**PROBLEM DESCRIPTION**
Repeat the records in full. No pictures belong in the copy.

ENTRIES PROVIDED below:

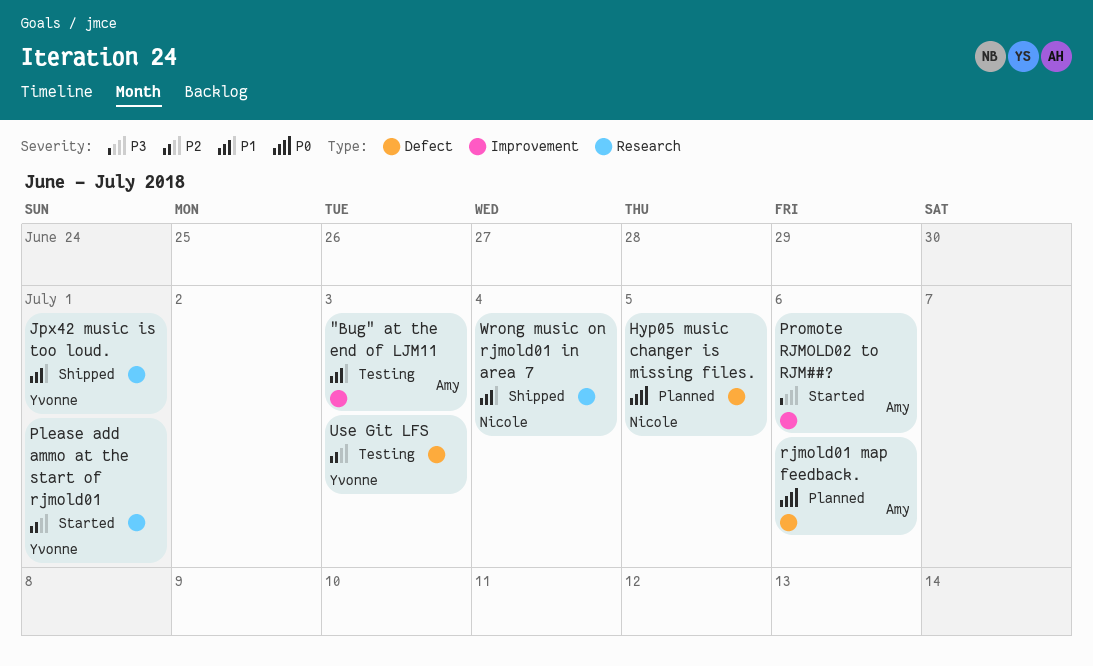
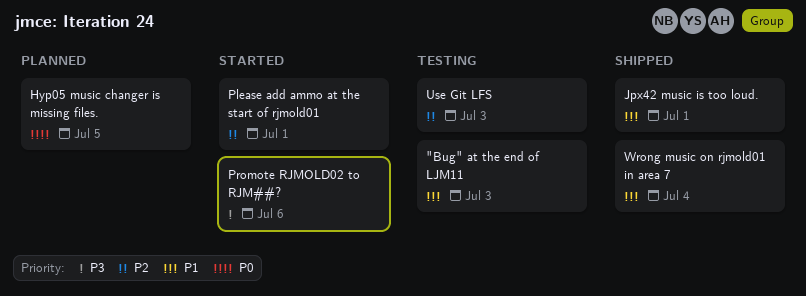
rjmold01 map feedback.: present -> none

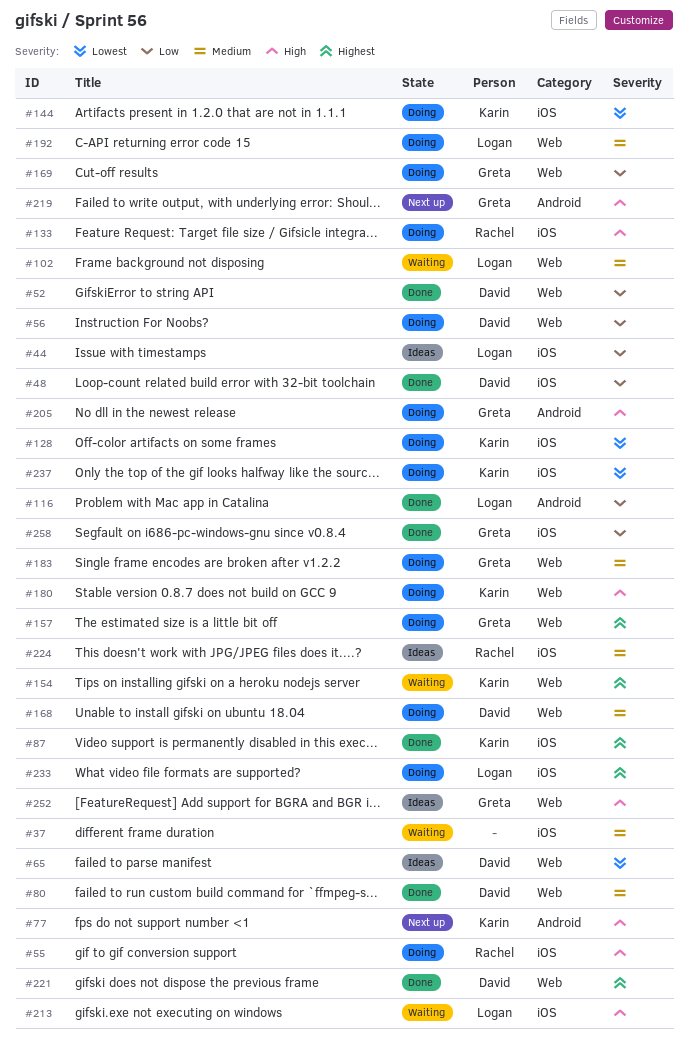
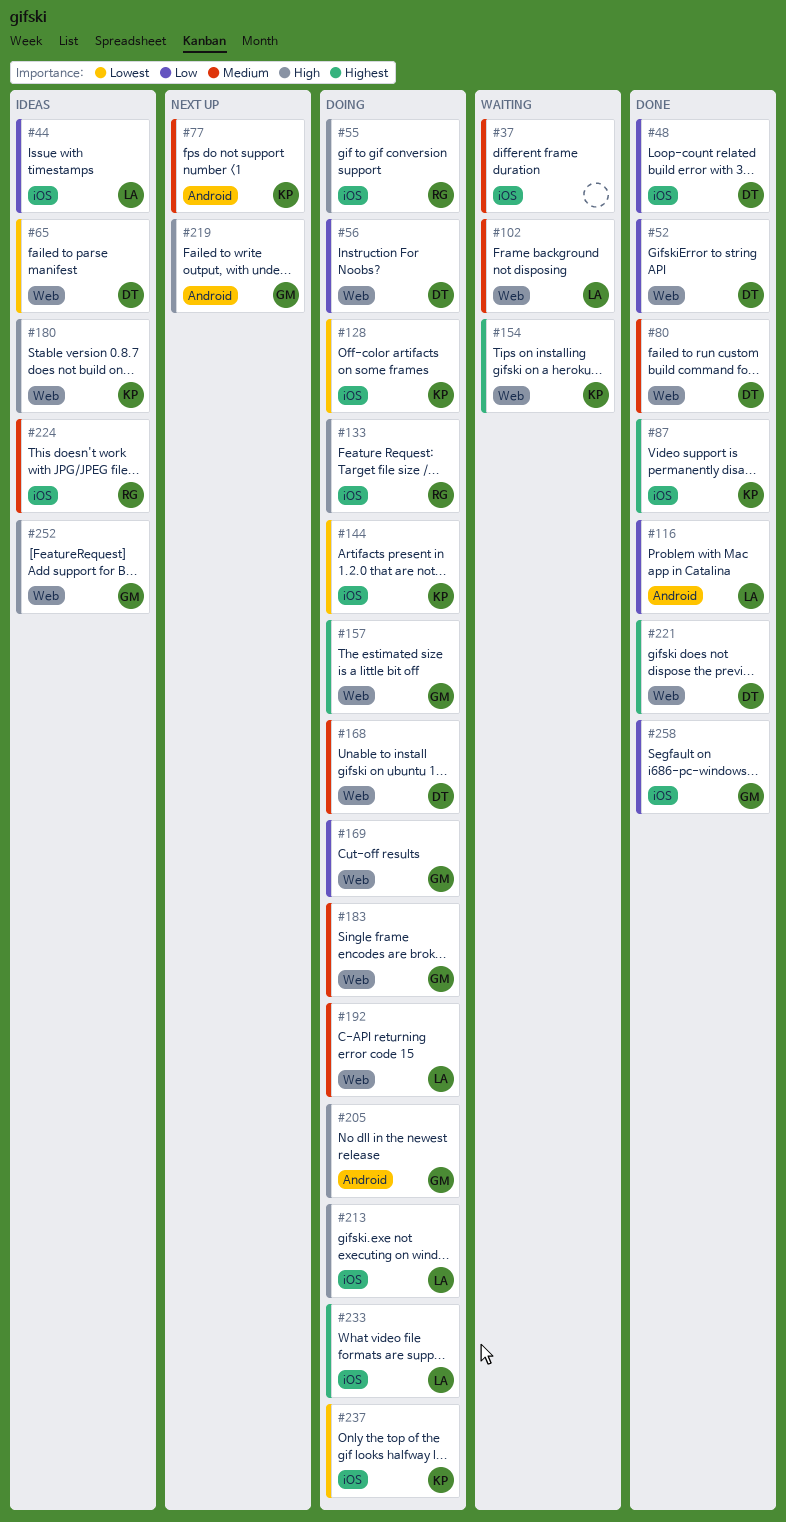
#77, priority: High -> Medium
#180, status: Doing -> Ideas
#213, status: Waiting -> Doing

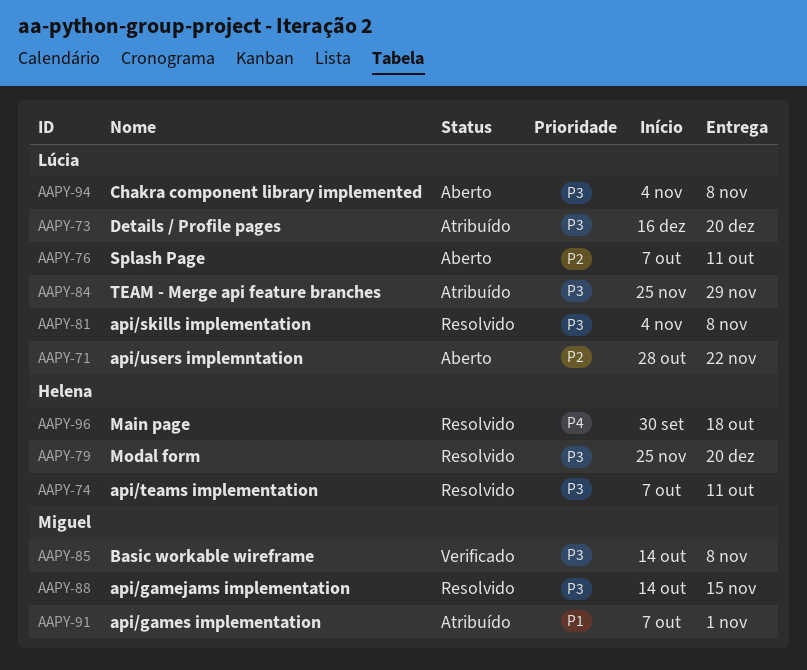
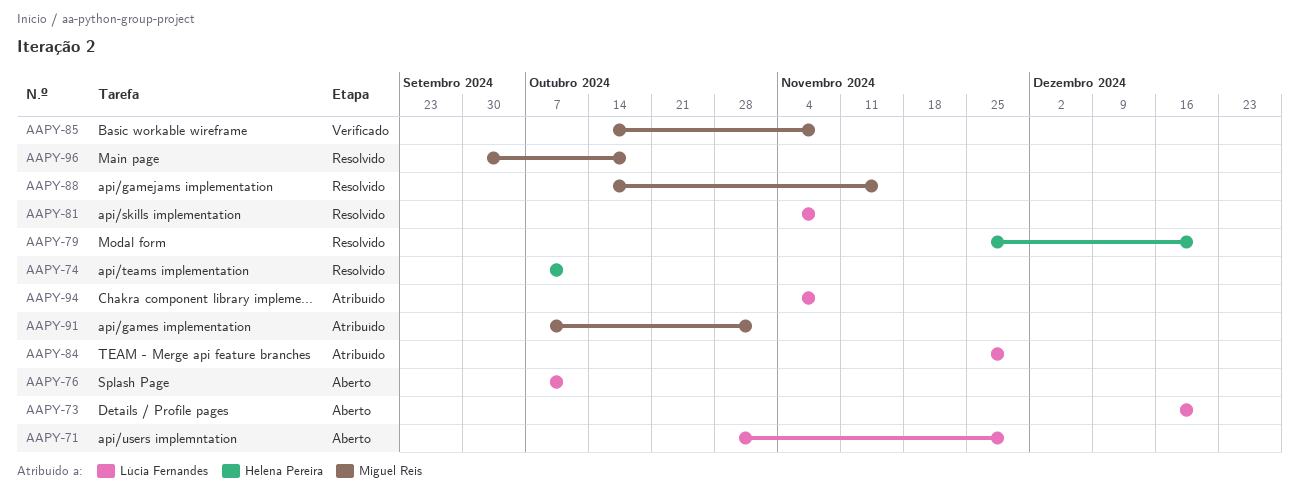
AAPY-71, due: Nov 22 -> Nov 29
AAPY-73, status: Atribuído -> Aberto
AAPY-94, status: Aberto -> Atribuído
AAPY-96, owner: Helena Pereira -> Miguel Reis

End of ENTRIES PROVIDED.

**EXERCISE SOLUTION**
rjmold01 map feedback.: present -> none

#77, priority: High -> Medium
#180, status: Doing -> Ideas
#213, status: Waiting -> Doing

AAPY-71, due: Nov 22 -> Nov 29
AAPY-73, status: Atribuído -> Aberto
AAPY-94, status: Aberto -> Atribuído
AAPY-96, owner: Helena Pereira -> Miguel Reis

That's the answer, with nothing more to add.